Esperanto : à vos mots, prêts ? Parlez !
Premiers pas d’espéranto
Séduits, hésitants ou réfractaires à la langue du Docteur Espoir ne peuvent se soustraire à l’exploration sur le terrain. L’espéranto est prié de décliner son identité. Le psychologue Claude Piron, auteur du livre Le défi des langues, l’un de ses fervents défenseurs, nous fournit "ses papiers" pour mieux se confronter à la réalité, entre les lignes, au sein des mots.
L’espéranto déclaré d’utilité publique ? Cette interrogation réveille la langue et le goût pour l’explication de Claude Piron. Il défend la neutralité de l’espéranto à l’égard de toutes les idéologies : "il ne dépend d’aucune église et n’est lié à aucun courant politique". Face à cette indépendance proclamée sans ambiguïté, le stand de publicité à la fête de "L’Huma" suscite alors stupeur et tremblements. Le psychologue plaide sans contradiction que "la présence de l’espéranto à cette réunion n’a pas de valeur symbolique. Le pape l’emploie aussi pour prononcer ses voeux à Pâques et à Noël. Il est parlé quotidiennement à Radio Pékin et à Radio Varsovie, mais il n’est pas pour autant à la solde du gouvernement chinois ou de la politique pro-occidentale de la Pologne."

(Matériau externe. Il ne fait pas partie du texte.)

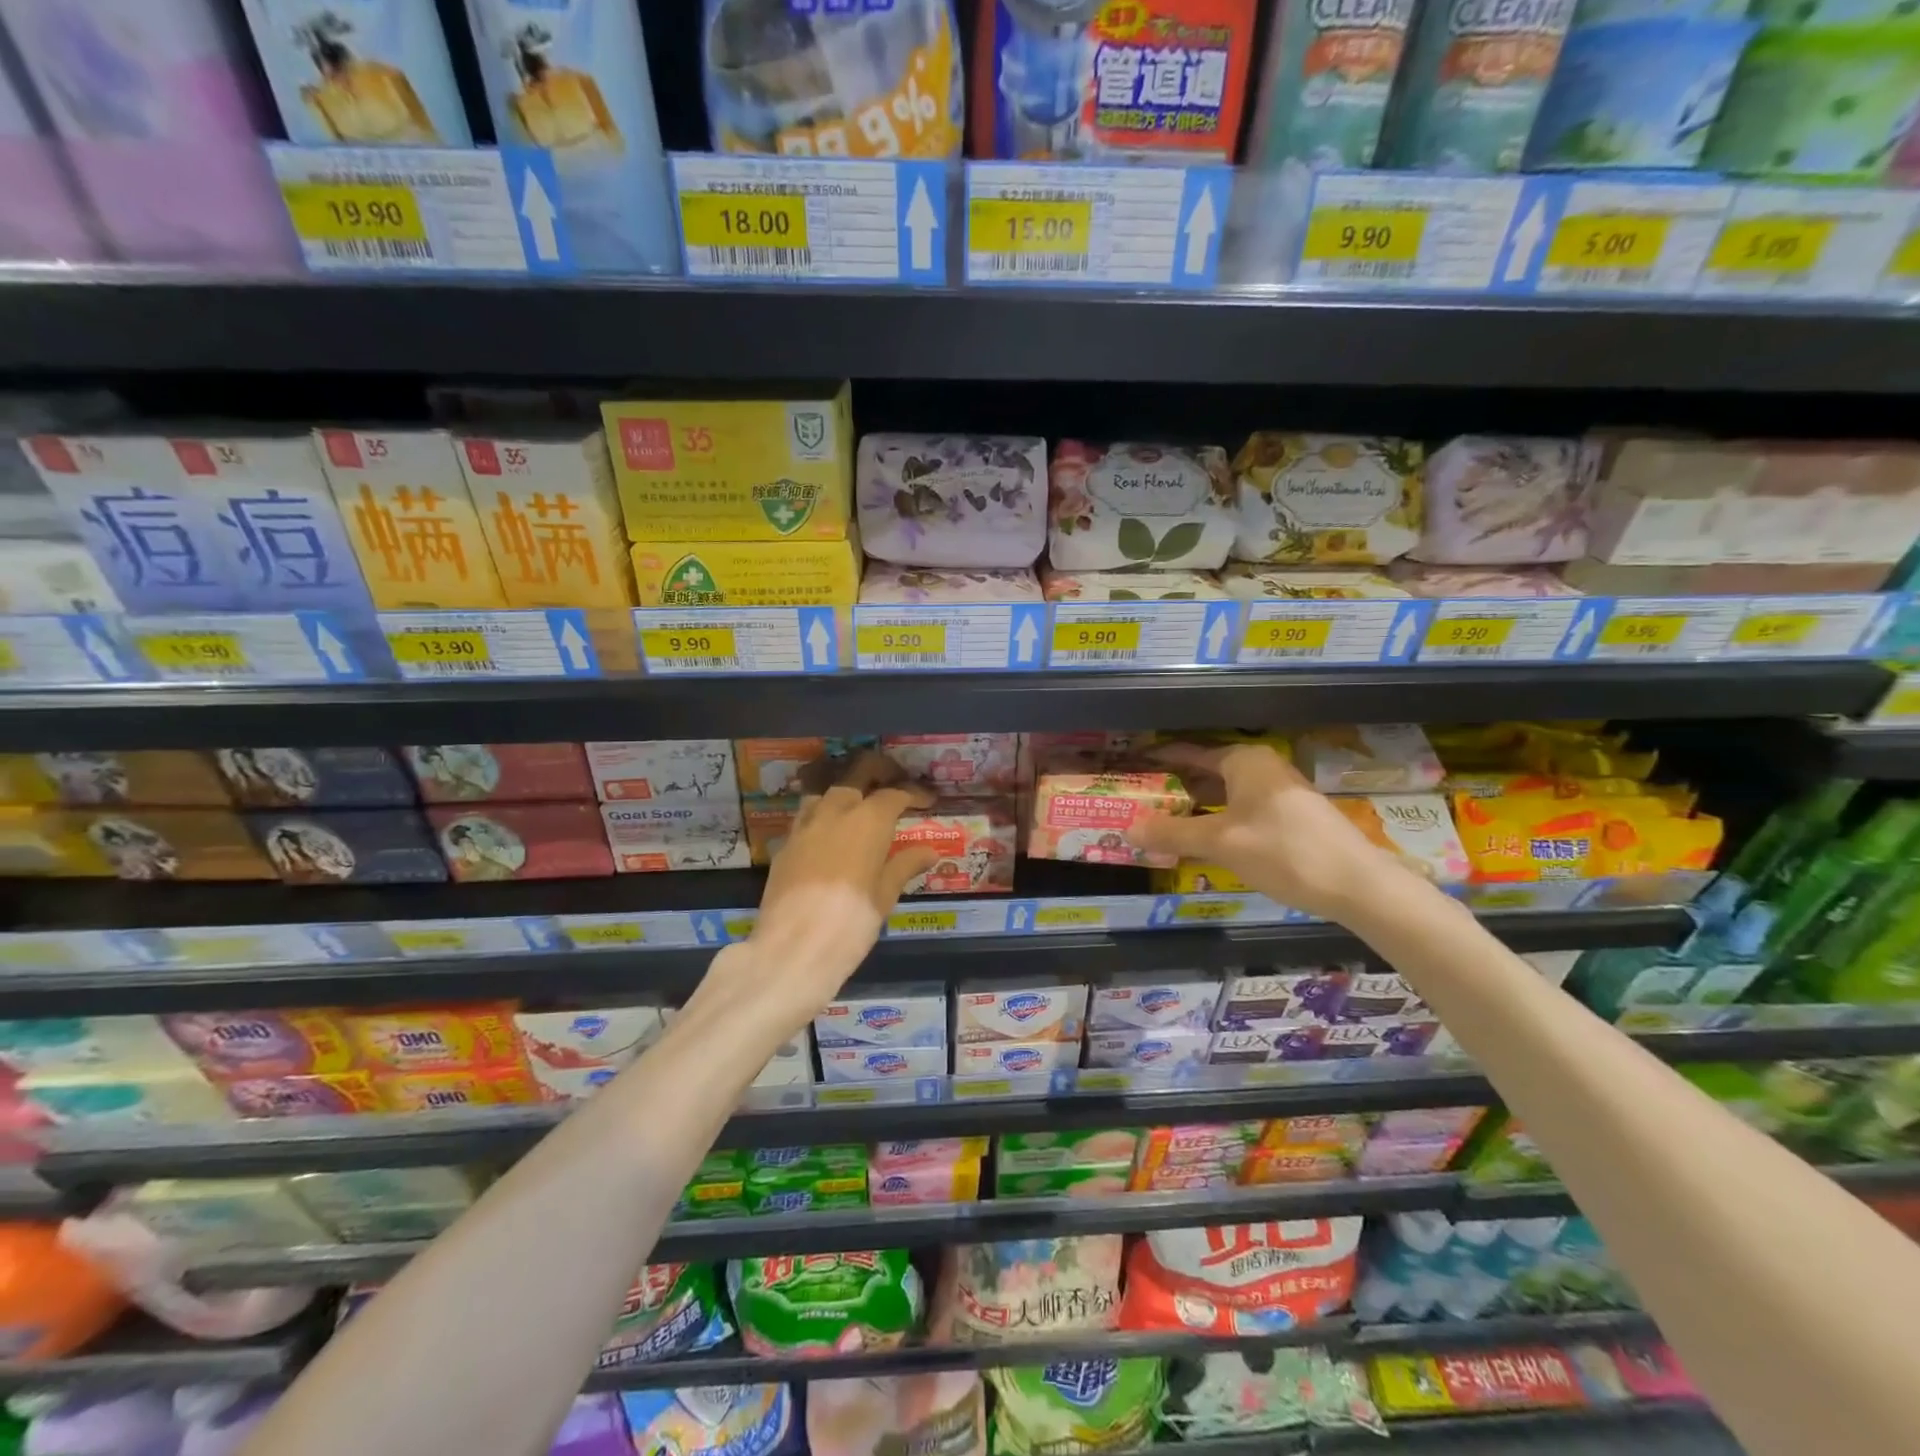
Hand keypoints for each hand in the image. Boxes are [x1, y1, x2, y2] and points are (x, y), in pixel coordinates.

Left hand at [710, 752, 936, 1025]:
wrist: (792, 948)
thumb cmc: (851, 922)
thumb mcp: (885, 896)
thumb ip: (905, 866)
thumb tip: (929, 852)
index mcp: (868, 820)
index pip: (895, 794)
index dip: (914, 794)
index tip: (927, 801)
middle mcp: (835, 811)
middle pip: (857, 774)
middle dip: (878, 771)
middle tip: (894, 780)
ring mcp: (804, 826)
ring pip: (826, 792)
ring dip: (846, 790)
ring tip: (860, 803)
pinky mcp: (784, 845)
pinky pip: (807, 817)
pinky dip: (823, 815)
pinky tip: (830, 833)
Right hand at [1127, 743, 1412, 922]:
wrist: (1358, 885)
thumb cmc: (1284, 852)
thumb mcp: (1221, 843)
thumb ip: (1173, 834)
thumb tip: (1128, 830)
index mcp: (1244, 760)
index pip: (1189, 752)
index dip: (1159, 759)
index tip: (1131, 766)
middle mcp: (1262, 768)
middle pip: (1206, 773)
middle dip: (1175, 788)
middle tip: (1140, 802)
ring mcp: (1279, 792)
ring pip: (1224, 794)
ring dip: (1195, 808)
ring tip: (1161, 823)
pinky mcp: (1291, 817)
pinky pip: (1241, 810)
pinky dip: (1218, 820)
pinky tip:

Notre interlocuteur rectifie les jugements hâtifs. Les points sur les "i", les idées fausses au placard, les confusions démasquées : l’approximation n’a pas sa place pour s’exprimer sur cette notion qu’il pratique depuis son adolescence. Reniant les mythes que le temps et la méconnaissance ont fondés, il règle ici les comptes aux rapprochements hasardeux. "Ceux qui croient à l’équation espéranto = paix sont naïfs et aveugles. De nombreux pays se partagent le même idiome et se déchirent pourtant (voir la Bosnie, le Cambodge, le Rwanda). D’ailleurs on se dispute et on s’insulte en espéranto comme dans n’importe quelle langue."
Selon lui, adieu le mythe de Babel ("il n’y a aucune prétention à rammener l’humanité à un monde idyllique qui n’a jamais existé"). Bienvenue au syndrôme de Babel ; "maladie psychique, collective ou sociale qui empêche les gens de raisonner, de se renseigner sur le problème linguistique." D’après le linguiste, la clef du silence éloquent des instances politiques, éducatives et des médias se cache dans ce "blocage psychologique". Pour s’en libérer, seuls "une prise de conscience, une poussée d’honnêteté intellectuelle, une réflexion sérieuse créent l’émulation nécessaire à une comparaison dans un contexte réel de l’état de la communication." Ce représentant de la communauté espérantophone révèle ici le désir profond d’être écouté ( à défaut d’être compris) par les gouvernements, l’Union européenne. Les discours pour les interpeller sont sans détours. Leurs mots, directs, ne connaissent pas le tremplin de la langue de bois égarant l’auditeur dans une sombre forêt de confusions.
Halte au mariage de noms sans affinités tels que mondialisation et espéranto. L’anthithèse du "langage vecteur d’égalité" se nomme "fracture sociale provoquée par le développement croissant de l’Anglais". L’espéranto, qui se place plutôt côté alter-mondialiste, prétend-il au qualificatif d’"universel" ? "Non plus. Cette idée est à proscrire. Il peut donner l’impression que la langue veut prendre la place des autres comme l’euro s’est subsitué aux monnaies nationales".
Le contexte socio-politique ne sonne pas particulièrement l’heure de l’ouverture. Les termes "communauté" et "nation" se sont parés d’un sens fort en voulant regagner ses lettres de noblesse. Le blason linguistique s’affiche au quotidien. Une pensée pour l’écolier cotoyant l’hymne national de l’école aux matchs de sport internationaux le confirme. Pour Claude Piron, Une distinction s’établit naturellement : "Bien sûr ces manifestations sont opposées à l’idéal qui anime les usagers de l’espéranto. Jusqu’ici, les nationalistes extrèmes où les supportes exaltés ne se sont pas interressés à l’espéranto." A bon entendeur, les portes sont ouvertes aux tympans réceptifs, le nationalime restera au vestiaire.